◆ Requirement
The reply should hold only the lines below from the one with "For every layout" to the end, each copied exactly.

Dataset entries
▼

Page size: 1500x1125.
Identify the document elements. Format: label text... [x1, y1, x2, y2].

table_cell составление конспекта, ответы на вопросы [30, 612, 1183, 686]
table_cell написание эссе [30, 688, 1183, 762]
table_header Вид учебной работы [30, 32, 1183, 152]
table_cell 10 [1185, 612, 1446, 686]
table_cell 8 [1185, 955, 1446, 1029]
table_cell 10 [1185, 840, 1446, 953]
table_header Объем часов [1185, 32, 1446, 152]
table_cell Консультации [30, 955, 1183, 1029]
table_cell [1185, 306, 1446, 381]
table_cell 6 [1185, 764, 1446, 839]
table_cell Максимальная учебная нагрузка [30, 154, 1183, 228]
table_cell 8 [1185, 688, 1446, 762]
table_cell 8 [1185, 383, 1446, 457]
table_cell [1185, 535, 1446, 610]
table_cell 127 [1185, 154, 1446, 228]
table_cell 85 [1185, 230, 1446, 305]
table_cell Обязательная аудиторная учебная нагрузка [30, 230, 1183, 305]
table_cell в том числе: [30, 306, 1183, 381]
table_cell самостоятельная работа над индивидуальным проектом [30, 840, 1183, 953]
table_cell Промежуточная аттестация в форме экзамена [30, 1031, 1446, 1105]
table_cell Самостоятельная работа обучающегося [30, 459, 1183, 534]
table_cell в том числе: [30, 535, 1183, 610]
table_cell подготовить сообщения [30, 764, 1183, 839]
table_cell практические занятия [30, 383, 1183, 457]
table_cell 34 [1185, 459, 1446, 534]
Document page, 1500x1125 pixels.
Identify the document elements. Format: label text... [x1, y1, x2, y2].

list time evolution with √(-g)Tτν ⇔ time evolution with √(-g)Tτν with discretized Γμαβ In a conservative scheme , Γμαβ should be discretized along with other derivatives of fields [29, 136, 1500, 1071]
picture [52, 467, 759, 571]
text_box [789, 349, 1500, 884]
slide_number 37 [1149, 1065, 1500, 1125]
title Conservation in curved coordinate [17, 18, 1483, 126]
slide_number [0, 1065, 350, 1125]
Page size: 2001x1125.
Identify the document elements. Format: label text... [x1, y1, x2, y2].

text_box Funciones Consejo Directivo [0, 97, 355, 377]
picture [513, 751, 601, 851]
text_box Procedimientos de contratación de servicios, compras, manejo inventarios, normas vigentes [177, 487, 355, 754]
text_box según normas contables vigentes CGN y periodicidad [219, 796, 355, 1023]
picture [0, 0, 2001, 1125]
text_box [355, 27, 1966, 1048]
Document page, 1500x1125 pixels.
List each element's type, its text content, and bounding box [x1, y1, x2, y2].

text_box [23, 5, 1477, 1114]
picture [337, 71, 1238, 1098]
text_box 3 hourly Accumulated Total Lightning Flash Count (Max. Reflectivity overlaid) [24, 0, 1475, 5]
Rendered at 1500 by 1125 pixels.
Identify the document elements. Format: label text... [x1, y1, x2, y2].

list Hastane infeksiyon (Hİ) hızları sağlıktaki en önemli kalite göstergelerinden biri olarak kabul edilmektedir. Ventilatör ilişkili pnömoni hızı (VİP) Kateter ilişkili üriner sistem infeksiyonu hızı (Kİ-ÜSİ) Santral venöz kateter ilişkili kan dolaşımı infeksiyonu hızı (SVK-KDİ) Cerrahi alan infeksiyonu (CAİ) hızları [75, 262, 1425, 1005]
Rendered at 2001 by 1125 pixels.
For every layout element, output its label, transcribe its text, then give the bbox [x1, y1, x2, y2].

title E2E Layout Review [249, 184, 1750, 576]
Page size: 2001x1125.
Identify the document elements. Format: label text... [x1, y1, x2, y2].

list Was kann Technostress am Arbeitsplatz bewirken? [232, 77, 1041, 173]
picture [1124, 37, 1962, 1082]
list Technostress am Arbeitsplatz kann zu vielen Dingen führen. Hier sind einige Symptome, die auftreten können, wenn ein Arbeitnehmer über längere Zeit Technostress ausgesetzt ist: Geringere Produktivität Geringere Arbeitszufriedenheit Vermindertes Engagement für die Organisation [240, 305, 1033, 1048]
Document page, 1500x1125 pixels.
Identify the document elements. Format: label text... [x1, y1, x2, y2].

▲

◆ Your response
For every layout element, output its label, transcribe its text, then give the bbox [x1, y1, x2, y2].

title E2E Layout Review [249, 184, 1750, 576]
Page size: 2001x1125.
Identify the document elements. Format: label text... [x1, y1, x2, y2].

list Was kann Technostress am Arbeitsplatz bewirken? [232, 77, 1041, 173]
picture [1124, 37, 1962, 1082]
list Technostress am Arbeitsplatz kann zu vielen Dingen führen. Hier sind einige Symptome, die auftreten können, wenn ein Arbeitnehmer über längere Zeit Technostress ausgesetzt ist: Geringere Produktivität Geringere Arbeitszufriedenheit Vermindertes Engagement für die Organisation [240, 305, 1033, 1048]
Document page, 1500x1125 pixels.
Identify the document elements. Format: label text... [x1, y1, x2, y2].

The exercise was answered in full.